Häufig sind die Befähigungsnachweise mit einer theoretischen und praktischen Prüfung verbunden.
Bei Ärzten und Apothekern wird der Befähigungsnachweis Approbation genannt und ist wie z. B. bei Lehrern und Juristen mit dem Staatsexamen verbunden.
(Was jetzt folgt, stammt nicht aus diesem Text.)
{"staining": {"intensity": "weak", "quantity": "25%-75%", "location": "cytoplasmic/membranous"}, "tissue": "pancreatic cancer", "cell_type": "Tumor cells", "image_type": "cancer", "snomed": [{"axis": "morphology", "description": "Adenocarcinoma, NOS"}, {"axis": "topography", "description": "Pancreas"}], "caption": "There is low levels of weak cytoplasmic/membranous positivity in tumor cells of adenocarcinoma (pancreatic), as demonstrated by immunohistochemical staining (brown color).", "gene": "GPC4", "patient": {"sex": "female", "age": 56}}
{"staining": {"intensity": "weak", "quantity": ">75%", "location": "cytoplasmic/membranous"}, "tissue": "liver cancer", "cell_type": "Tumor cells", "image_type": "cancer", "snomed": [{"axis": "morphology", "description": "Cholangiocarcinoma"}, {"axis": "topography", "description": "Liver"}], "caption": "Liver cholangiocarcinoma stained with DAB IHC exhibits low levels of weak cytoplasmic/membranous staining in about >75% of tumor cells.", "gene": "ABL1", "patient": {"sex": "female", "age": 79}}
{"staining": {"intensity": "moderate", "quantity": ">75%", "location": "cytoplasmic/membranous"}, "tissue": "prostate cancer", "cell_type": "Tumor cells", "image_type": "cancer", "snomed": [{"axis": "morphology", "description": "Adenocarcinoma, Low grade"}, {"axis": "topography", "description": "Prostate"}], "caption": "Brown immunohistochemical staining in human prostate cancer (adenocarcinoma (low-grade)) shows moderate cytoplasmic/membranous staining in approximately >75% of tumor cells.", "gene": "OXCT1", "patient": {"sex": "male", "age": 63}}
Der bekannteste Befähigungsnachweis ist der Führerschein. Es gibt aber auch noch Führerscheine für ander Fahrzeuge (z. B. Staplerschein für Flurförderzeuge) und Maschinen (z. B. Bedienerscheine).
Auch der "Schweißerschein" ist ein Befähigungsnachweis. Er soll verhindern, dass ein Schweißer bei sicherheitsrelevanten Schweißnähten Fehler macht und muss deshalb in regelmäßigen Abständen wiederholt werden.
Aus obiger Definition ergeben sich mehrer Probleme:
- Befähigungsnachweise haben auch eine "politische" Dimension, da sie für die Betroffenen zum Teil weitreichende Konsequenzen nach sich ziehen, Haftungsrisiko, Verschuldenshaftung usw. Und Außerdem nicht für alle "möglichen" Bereiche aussagekräftige Befähigungsnachweis verlangt werden, z. B. bei "Allgemeinen Zulassungen" (das wäre, als wenn es nur einen Führerschein für alle Fahrzeuge geben würde).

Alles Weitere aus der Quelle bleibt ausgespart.